Kirsten Schmitz on private school teacher turnover, teacher turnover, and some takeaways and non-takeaways.
This Choate story is grim. But it’s not just Choate.
Joel Rose* is one of the most thoughtful people on the personalized scene. He sees the potential – and also the risks. Read this.
This Chalkbeat story on voucher accountability has a handy chart that shows how the accountability policy is not binary, yes or no accountability, but rather a continuum of practices.
Dan Weisberg says NY was right to jettison its teacher literacy test.
Here’s an interesting piece on education from Salon. Yes, you read that right. The author, Karen Eppley of Penn State argues for rural charter schools. Yes, Salon, for charter schools. All the editors must have had the weekend off.
As a rule I like, as she does, empowering people to come together and solve problems. And I think giving people choice in education is a pretty essential if complicated policy reform. I’m all for high-quality charter schools. We do a lot of work on rural education. So this article was a big trifecta plus for me.
But I do have a few quibbles with the piece and/or this framing of the issue. First, she’s clearly right that a lot of rural charters are springing up in response to consolidation. This, though, is a double-edged sword. The empowerment side is great, but the charters don’t ameliorate some of the forces that are driving the push for consolidation of rural school districts in the first place, that’s a separate set of issues. And to the extent those issues aren’t addressed charters will struggle as well. There is no sidestepping the hard issues.**
Very much related population density is an important element on a lot of rural issues and education is no exception. Yes, you can have more choice in rural settings than people generally assume – and not just choice driven by technology. But population density will be a limiting factor on charters just as it is on a range of rural issues – it’s also one of the great benefits of rural life for many. Rural chartering will look different than urban and suburban chartering.

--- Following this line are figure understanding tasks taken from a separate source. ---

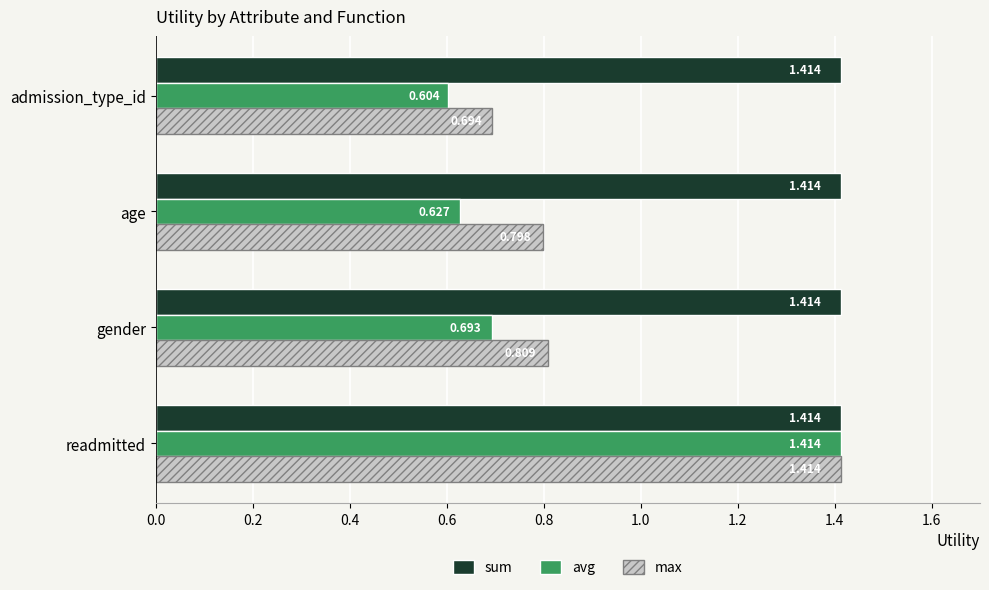

What is the sum of all sum values?

5.7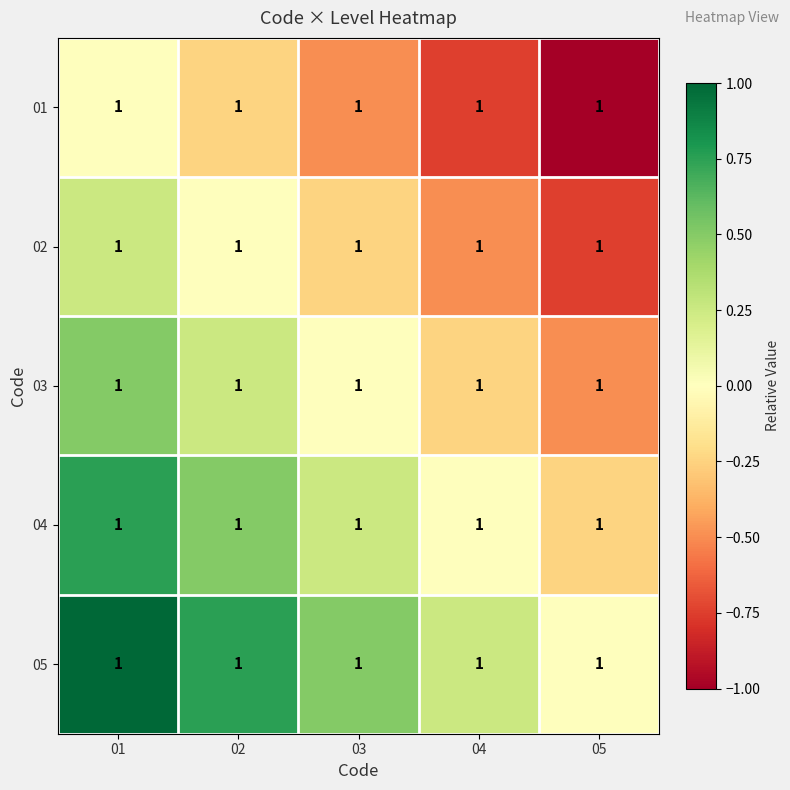

True or false: 03 has a value of -0.2 at 04.

True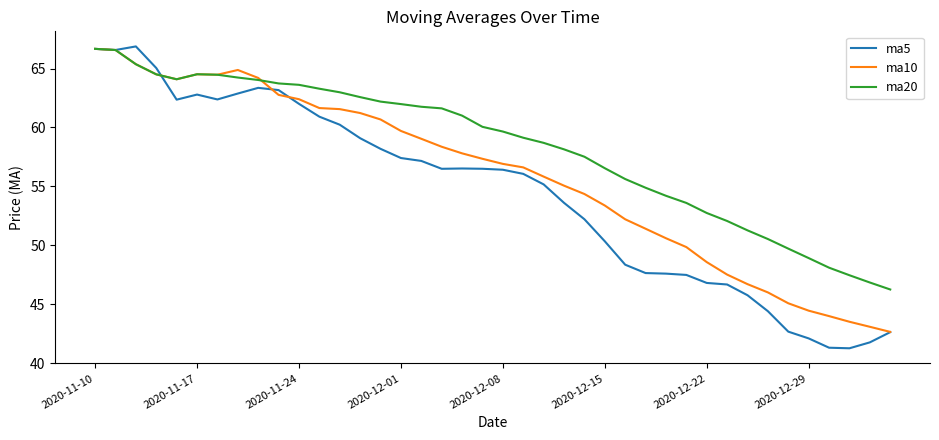

What are all the series names shown in the legend?

ma5, ma10, ma20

In addition, and often overlooked, many rural schools already operate like charters to a great extent: They are fairly autonomous, bootstrap oriented, generally do their own thing, and naturally counter-authoritarian. That, too, is an issue with upsides and downsides – not everything about autonomy is an unvarnished blessing, for instance. Sometimes systems and scale can help in education, for instance.
Bottom line: There is more overlap between many charters and rural publics today in the day-to-day life of the school than many on either “side” might assume.
If you can dream it, you can be it.
*Disc: Friend, BW has worked with his org, I’m biased. Still, read it if you’re interested in the issue.
**You may notice a theme around here. Whether pensions, accountability, rural or other issues, we tend to think you have to actually tackle the hard problems. The clever workarounds make for great fodder on panels but are generally underpowered in the real world.